Führerscheinentzug wegen Haschisch nur bei Bezug zum Straßenverkehr

Bundesverfassungsgericht, Beschluss vom 20. Juni 2002 – Aktenzeichen 1 BvR 2062/96 – und Beschluss vom 8. Juli 2002 – Aktenzeichen 1 BvR 2428/95 –

Quelle: Pressestelle des Bundesverfassungsgerichts, Pressemitteilung Nr. 62/2002 vom 12. Juli 2002
Das Bundesverfassungsgericht hat der Verfassungsbeschwerde (Vb) eines Beschwerdeführers (Bf) stattgegeben, dessen Fahrerlaubnis entzogen wurde, nachdem er sich geweigert hatte, ein behördlich angeordnetes Drogenscreening beizubringen.In einem anderen Fall hingegen wurde die Vb nicht zur Entscheidung angenommen.

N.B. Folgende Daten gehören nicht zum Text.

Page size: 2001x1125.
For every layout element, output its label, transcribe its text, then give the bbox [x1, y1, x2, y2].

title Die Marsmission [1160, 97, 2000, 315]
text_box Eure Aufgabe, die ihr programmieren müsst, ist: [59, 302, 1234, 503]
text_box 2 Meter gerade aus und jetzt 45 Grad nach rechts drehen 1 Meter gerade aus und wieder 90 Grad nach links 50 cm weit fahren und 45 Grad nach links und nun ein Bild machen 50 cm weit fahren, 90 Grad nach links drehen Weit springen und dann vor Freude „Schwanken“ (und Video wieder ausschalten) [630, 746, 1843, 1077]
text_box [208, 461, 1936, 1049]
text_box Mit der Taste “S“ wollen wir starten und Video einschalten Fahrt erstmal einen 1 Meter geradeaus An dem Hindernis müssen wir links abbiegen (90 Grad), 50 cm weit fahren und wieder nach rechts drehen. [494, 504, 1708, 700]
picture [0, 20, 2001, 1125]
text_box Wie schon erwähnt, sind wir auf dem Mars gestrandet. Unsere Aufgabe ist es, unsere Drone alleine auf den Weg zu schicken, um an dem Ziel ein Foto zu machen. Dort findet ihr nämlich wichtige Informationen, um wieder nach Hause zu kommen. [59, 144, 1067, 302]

Im ersten Fall wurde der Bf an der Grenze einer polizeilichen Kontrolle unterzogen. Dabei wurden fünf Gramm Haschisch gefunden.Weil der Bf kein Drogenscreening durchführen wollte, entzog die Führerscheinbehörde ihm die Fahrerlaubnis. Rechtsmittel blieben erfolglos.
Nach geltendem Recht ist eine Fahrerlaubnis zu entziehen, wenn sich der Erlaubnisinhaber zum Führen von Kraftfahrzeugen als ungeeignet erweist. Bei hinreichendem Verdacht darf die zuständige Behörde dem Autofahrer aufgeben, bestimmte Gutachten beizubringen, bei Drogenverdacht ein Drogenscreening. Die Missachtung dieser Anordnung hat regelmäßig die Entziehung der Fahrerlaubnis zur Folge.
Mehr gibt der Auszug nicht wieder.